- Born: 26 January 1947 Bugis, Singapore
- Died: 10 January 2021 (aged 73) Singapore
- Notable awards: Singapore Literature Prize (2004, 2008, 2012) Cultural Medallion for Literature (2003) S.E.A. Write Award (2013)
- Spouse: Goh Beng Choo
- Children: Ying Ke Wei

= Yeng Pway Ngon =

Singaporean writer (1947–2021)

Yeng Pway Ngon (英培安 (Eng Pôe-an, Jing1 Pui4 On1, Yīng Péi'ān); 26 January 194710 January 2021) was a Singaporean poet, novelist and critic in the Chinese literary scene in Singapore, Malaysia, Hong Kong and Taiwan.

A prolific writer, Yeng's works have been translated into English, Malay, Dutch and Italian. Yeng has been a recipient of the Singapore Book Award, the Singapore Literature Prize (four times), and the Southeast Asian Writers Award (also known as the S.E.A. Write Award). For his contributions to the literary scene, Yeng was awarded the Cultural Medallion for Literature in 2003.

==Early life==
Yeng was born in the Bugis area of Singapore in 1947. His father was a Chinese physician who came from China and his mother worked in a coffee shop in the area. Yeng's parents married during the Japanese Occupation (1942–1945).

Yeng graduated from Ngee Ann College with a Bachelor of Arts in Chinese Literature in 1969. As a student, Yeng excelled in Chinese and art classes at Catholic High School, Singapore, but scraped through or failed everything else. He decided to embark on writing after submitting a sonnet in lieu of an essay on any subject in Chinese class. His teacher gave him a good grade, and the poem was published in a newspaper.

..............................

■ Problem 1 ■
Answer these from the Yeng Pway Ngon profile:
(a) In what year did Yeng receive the Cultural Medallion for Literature?
(b) Where did Yeng's mother work?
(c) From which college did Yeng graduate, and with what degree?
■ Problem 2 ■
Write out the Yeng Pway Ngon profile word for word from "A prolific writer, Yeng's" to "Japanese Occupation (1942–1945).".
The lines that come next have no connection to the Yeng Pway Ngon profile.

..............................

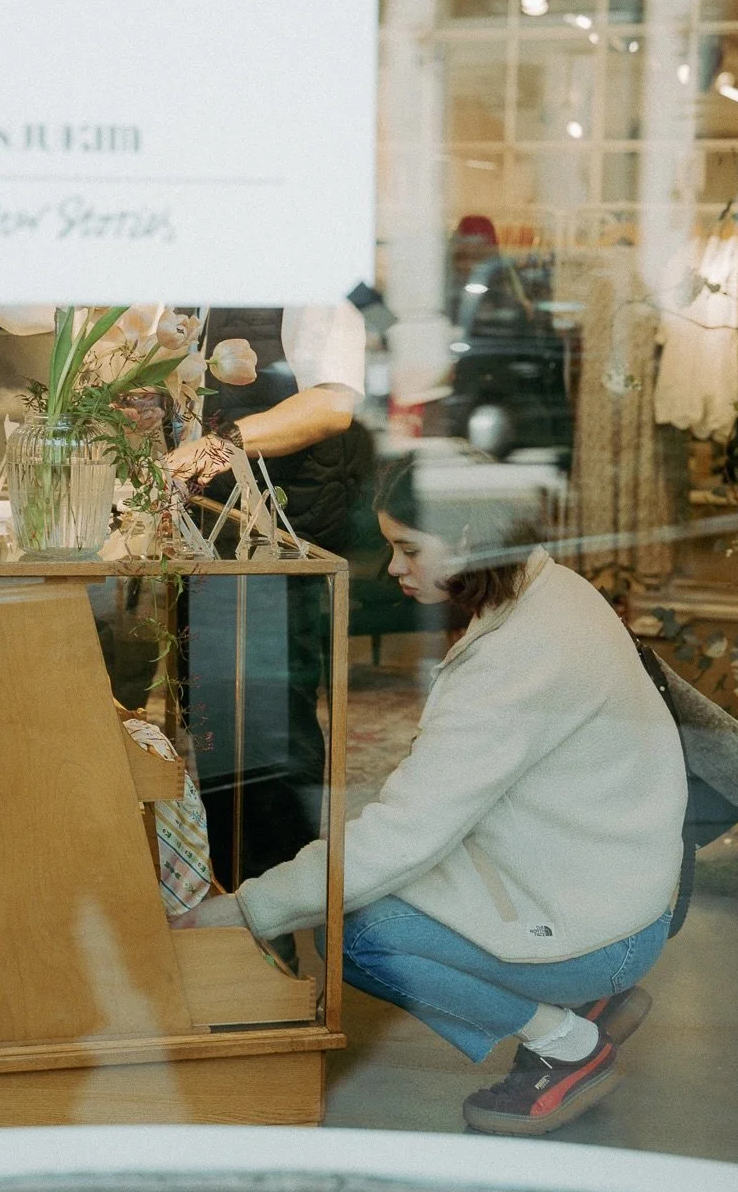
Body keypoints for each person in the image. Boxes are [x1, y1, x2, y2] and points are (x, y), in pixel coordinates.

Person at [173, 449, 687, 1137]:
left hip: (607, 922)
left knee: (356, 933)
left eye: (408, 548)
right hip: (613, 883)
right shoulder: (548, 586)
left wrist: (239, 914)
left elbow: (402, 837)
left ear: (470, 539)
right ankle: (577, 1002)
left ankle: (569, 1046)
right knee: (369, 882)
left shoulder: (516, 659)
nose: (393, 567)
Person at [164, 304, 368, 901]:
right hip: (210, 531)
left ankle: (281, 913)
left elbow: (331, 405)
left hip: (280, 535)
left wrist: (211, 452)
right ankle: (236, 903)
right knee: (215, 723)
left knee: (271, 729)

..............................

■ Exercise output 1 ■
(a) 2003
(b) In a coffee shop in the Bugis area
(c) Ngee Ann College, with a Bachelor of Arts in Chinese Literature

■ Exercise output 2 ■
A prolific writer, Yeng's works have been translated into English, Malay, Dutch and Italian. Yeng has been a recipient of the Singapore Book Award, the Singapore Literature Prize (four times), and the Southeast Asian Writers Award (also known as the S.E.A. Write Award). For his contributions to the literary scene, Yeng was awarded the Cultural Medallion for Literature in 2003.

==Early life==
Yeng was born in the Bugis area of Singapore in 1947. His father was a Chinese physician who came from China and his mother worked in a coffee shop in the area. Yeng's parents married during the Japanese Occupation (1942–1945).